Au royaume chérifien, la liberté de la presse ne fait pas que battre de l’aile. Elle s’y trouve en effet à l’agonie. Et ce n’est pas là une simple formule imagée. Deux journalistes marocains arbitrairement détenus dans les geôles, et toujours en grève de la faim, seraient désormais à l’article de la mort. En effet, les proches de deux journalistes marocains en détention préventive depuis plusieurs mois s’inquiètent de leur état de santé.
Omar Radi, un militant connu pour son engagement en faveur des droits de l’homme, et Souleimane Raissouni, rédacteur en chef du journal Akhbar al-Yaoum, ont entamé une grève de la faim il y a deux semaines pour demander une libération provisoire qui leur a toujours été refusée.
« Souleimane a toujours des problèmes de santé et vu la grève de la faim qu’il a entamé depuis maintenant 16 jours, je ne sais pas s’il continue de prendre ses médicaments. La nouvelle qui nous a inquiété c’est le dernier diagnostic des médecins de la prison qui est que Souleimane a des problèmes de potassium et de calcium.
En plus Souleimane ne sortait pas de sa cellule, avant d’entamer déjà la grève de la faim. Pour Omar il a une maladie très grave, il avait des diarrhées aiguës lors de sa période d’incarcération, donc je ne sais pas s’il va tenir le coup. En tant que familles, nous sommes très très inquiets. Je ne sais pas à qui m’adresser mais j’ai toujours cette revendication que je ne cesse pas de dire et de déclarer devant tout le monde : il faut libérer Souleimane et Omar. Ils risquent leurs vies maintenant ! » l’on se trouve bel et bien en face d’un cas typique et inacceptable de non-assistance à personnes en danger.
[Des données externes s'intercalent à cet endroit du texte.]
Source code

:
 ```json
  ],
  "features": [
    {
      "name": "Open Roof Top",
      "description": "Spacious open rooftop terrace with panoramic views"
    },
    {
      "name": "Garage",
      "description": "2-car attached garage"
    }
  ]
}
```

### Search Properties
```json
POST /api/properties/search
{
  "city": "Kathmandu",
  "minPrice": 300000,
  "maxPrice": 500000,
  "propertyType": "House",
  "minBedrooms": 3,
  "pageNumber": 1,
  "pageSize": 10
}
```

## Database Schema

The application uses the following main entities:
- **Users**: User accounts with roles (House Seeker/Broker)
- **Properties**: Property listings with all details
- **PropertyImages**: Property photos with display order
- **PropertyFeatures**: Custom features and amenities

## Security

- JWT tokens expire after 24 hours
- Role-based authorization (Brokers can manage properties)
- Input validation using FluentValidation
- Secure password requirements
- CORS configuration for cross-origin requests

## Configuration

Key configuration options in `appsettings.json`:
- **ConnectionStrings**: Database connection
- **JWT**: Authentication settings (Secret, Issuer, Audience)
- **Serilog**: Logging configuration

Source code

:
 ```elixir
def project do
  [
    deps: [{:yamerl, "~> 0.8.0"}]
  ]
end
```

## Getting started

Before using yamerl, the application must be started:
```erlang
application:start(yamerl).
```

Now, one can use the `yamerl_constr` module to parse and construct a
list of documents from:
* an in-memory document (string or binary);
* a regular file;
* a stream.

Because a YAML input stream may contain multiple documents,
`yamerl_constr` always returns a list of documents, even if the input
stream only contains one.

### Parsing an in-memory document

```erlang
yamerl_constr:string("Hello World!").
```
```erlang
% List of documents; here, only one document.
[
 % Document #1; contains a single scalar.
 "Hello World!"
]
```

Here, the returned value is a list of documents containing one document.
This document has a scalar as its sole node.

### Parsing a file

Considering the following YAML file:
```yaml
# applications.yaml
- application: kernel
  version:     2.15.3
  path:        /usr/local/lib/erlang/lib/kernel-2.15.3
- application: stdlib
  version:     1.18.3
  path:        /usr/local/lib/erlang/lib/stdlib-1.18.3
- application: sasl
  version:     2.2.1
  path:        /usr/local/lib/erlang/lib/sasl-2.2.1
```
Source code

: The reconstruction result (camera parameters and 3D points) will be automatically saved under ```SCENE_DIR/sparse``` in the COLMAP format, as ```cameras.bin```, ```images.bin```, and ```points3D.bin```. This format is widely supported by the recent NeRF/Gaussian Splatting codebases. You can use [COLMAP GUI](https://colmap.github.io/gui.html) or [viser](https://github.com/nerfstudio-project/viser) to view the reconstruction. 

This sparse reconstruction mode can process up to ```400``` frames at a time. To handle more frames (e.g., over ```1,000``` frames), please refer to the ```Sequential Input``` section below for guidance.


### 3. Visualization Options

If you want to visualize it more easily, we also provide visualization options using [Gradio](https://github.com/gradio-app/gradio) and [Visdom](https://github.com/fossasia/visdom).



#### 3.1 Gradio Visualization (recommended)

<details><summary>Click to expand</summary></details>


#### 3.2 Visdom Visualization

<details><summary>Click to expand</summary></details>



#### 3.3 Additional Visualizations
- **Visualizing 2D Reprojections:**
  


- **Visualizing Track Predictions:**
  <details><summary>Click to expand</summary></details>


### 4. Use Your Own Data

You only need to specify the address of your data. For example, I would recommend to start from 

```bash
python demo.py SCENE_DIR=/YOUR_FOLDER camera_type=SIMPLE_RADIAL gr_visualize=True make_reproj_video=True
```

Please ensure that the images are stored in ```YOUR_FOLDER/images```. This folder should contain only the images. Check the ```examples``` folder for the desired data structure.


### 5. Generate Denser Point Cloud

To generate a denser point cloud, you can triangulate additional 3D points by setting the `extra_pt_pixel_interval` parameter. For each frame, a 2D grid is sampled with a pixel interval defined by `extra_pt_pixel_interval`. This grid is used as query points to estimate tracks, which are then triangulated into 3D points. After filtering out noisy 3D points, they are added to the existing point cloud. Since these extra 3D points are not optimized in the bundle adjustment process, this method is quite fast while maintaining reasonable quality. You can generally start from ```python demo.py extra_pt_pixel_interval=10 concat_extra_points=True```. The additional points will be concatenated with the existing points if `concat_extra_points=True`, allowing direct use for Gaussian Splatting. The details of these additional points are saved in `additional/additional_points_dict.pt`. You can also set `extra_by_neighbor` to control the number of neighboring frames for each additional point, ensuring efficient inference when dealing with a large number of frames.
Au Maroc, les journalistes demeurent souvent des «victimes de harcèlement judiciaire», selon le dernier classement de Reporters sans frontières (RSF) relatif à la liberté de la presse dans le monde. Reporters sans frontières note que «le déroulement des procès, la surmédiatisation et la diffamation qui accompagnent ces procès privent la victime et l’agresseur présumé de certains de leurs droits».
En matière de respect des libertés publiques et individuelles, le Maroc ne s’est jamais aussi mal porté depuis un bonne trentaine d’années. Ce qui a changé c’est l’embellissement de la façade démocratique du royaume chérifien sous le règne de Mohamed VI. Le mode opératoire a toutefois changé « grâce » au précieux concours du chef des services de renseignement et de sécurité Abdellatif Hammouchi.
Sa spécialité ? Salir la réputation de tous les journalistes ou opposants qui dérangent en fabriquant contre eux des dossiers compromettants pour les forcer au silence. S’agissant de mœurs essentiellement, ces dossiers scellent la mort politique et professionnelle des concernés. Omar Radi et Soulaimane Raissouni sont par exemple deux journalistes en grève de la faim, qui croupissent en prison depuis de nombreux mois.
Cent vingt journalistes marocains ont signé, mercredi 14 avril, une pétition dans laquelle ils expriment leur « grande inquiétude » quant au sort de MM. Radi et Raissouni et dénoncent la « violation répétée de la présomption d’innocence » et « l’impunité dont bénéficie la presse de diffamation au Maroc ».
« Cette « presse de diffamation » est représentée par des « médias » affidés aux services de sécurités et alimentés par des dossiers attentatoires et diffamatoires contre toutes les voix dissonantes qui osent remettre en cause l’ordre établi, ou même en discuter le bien-fondé. Même sous le règne de Hassan II, ce totalitarisme ambiant n’a jamais été aussi pressant et oppressant.
Le célèbre opposant et historien Maâti Moundji, maintes fois emprisonné pour ses opinions, dénonce de manière explicite ce vil mode opératoire désormais choisi par les hommes de Mohamed VI pour casser les voix dissonantes, en exerçant un vil chantage sur les journalistes et défenseurs des droits de l’Homme encore libres au Maroc.